As well as the cyber challenges, the CIO has been briefing the organisation’s most senior leadership and backers about emerging technologies and disrupting threats which are having an impact on the sector.

“I run sessions, and not just with the executive team, even with the shareholders,” he said. “Recently we had a conversation around what is the art of the possible with technology today?

“If you are horizon scanning, what are the things that are out there that are five to 10 years away, that really you should be thinking about doing something now.

“We’ve had a conversation about self-driving cars, about self-driving HGVs.
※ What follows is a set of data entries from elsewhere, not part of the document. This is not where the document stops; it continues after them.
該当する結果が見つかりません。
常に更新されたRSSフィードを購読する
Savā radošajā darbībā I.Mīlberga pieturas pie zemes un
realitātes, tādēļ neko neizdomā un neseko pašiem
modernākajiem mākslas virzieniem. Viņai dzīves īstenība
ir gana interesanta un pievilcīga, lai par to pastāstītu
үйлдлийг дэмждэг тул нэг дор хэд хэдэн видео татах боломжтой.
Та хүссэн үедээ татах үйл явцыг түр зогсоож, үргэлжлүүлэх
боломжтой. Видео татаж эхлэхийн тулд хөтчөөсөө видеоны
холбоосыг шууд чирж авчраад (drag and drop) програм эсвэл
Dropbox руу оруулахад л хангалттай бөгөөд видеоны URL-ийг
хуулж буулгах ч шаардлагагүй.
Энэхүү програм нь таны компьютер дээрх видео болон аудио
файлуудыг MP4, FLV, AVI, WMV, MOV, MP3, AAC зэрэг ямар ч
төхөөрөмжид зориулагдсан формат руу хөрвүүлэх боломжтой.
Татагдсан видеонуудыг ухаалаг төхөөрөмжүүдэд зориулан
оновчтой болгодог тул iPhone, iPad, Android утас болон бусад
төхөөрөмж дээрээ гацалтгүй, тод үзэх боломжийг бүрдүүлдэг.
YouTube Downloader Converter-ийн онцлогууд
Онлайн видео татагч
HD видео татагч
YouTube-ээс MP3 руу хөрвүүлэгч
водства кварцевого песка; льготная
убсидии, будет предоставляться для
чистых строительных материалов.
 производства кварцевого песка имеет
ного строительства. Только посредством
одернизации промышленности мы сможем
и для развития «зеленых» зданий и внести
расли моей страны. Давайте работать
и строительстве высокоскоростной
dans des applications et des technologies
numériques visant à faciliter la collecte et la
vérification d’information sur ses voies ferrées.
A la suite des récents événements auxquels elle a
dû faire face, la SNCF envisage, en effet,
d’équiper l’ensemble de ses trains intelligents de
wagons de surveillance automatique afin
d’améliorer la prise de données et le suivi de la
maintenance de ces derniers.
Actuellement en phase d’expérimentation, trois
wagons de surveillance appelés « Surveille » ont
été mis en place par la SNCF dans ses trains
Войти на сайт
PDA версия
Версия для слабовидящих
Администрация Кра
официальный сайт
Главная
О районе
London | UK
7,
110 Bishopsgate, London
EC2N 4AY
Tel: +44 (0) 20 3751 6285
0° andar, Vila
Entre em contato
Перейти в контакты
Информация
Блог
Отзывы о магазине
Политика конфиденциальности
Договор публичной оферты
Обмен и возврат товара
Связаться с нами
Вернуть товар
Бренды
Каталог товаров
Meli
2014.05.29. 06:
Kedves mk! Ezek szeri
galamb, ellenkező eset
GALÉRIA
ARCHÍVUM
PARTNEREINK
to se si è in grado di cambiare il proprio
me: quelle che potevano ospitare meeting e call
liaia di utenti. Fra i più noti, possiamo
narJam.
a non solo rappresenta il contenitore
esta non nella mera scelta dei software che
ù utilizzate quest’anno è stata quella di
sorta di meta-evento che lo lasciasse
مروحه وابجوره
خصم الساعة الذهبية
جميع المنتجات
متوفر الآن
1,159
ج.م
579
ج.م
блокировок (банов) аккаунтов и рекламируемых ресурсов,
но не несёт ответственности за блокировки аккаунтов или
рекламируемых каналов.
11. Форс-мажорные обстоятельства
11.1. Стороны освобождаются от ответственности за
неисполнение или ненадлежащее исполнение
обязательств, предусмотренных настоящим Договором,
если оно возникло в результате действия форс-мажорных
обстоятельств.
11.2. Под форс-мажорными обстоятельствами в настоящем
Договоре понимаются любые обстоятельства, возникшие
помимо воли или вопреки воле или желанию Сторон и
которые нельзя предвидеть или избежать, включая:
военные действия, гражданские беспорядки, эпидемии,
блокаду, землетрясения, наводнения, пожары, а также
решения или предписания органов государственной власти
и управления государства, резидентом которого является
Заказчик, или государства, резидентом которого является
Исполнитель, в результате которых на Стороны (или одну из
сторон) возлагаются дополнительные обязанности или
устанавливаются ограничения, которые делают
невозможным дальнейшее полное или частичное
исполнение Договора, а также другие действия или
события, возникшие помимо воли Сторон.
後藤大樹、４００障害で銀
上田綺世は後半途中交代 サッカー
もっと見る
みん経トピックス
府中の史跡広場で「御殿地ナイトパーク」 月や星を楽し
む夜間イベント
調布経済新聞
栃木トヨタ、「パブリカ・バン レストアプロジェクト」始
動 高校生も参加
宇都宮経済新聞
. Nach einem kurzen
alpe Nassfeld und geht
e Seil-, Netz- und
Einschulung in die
We’ve had conversations about cognitive intelligence, and that’s a here and now – so there’s lots of areas where we can see an opportunity to do things really differently compared to the way the market currently operates in terms of parcel delivery.”

Gerrard believes the possibilities around augmented reality are “very interesting” and that a product closer to the discontinued Google Glass, rather than the larger VR headsets, could be ideal enterprise products for drivers with an augmented heads-up display making deliveries in rural locations.

Suggesting that the term artificial intelligence has become an overused phrase – in part due to the ‘AI washing’ that goes on to describe “a lot of algorithms being run very quickly” – Gerrard is working hard in the machine learning and bots sphere, including with IBM Watson and its cognitive capabilities.

In the vendor space Yodel has distilled its suppliers down to “a core of five or six partners” who are on board with working together in order to help Yodel drive its agenda forward.

IT vendors and CIO role

Gerrard reserves praise for the technology and IT vendors willing to collaborate, form partnerships and help add value to their customers, and notes a number of the incumbents might be feeling threatened by startups but should in fact be willing to work in multi-vendor formats embracing smaller organisations.

Finding startups with a proposition applicable to an organisation or CIO’s specific industry is a tough balance though for Gerrard, as well as trying to sell to his peers on Yodel’s executive leaderships that “you should allow people to fail, and continuously fail, because they might actually come up with an absolute gem”.

A perennial CIO 100 member and indeed a former judge on the 2014 CIO 100 panel, Gerrard has an in-depth knowledge of the CIO role and its unique view across a whole organisation.

“It’s one of those few roles where you do get to see across the whole business,” Gerrard said. “I don’t doubt at all the rest of the exec look across the whole business, but there’s probably the only role that would have that same kind of perspective – and the same depth in terms of their perspective across the business – and that is probably the chief executive.”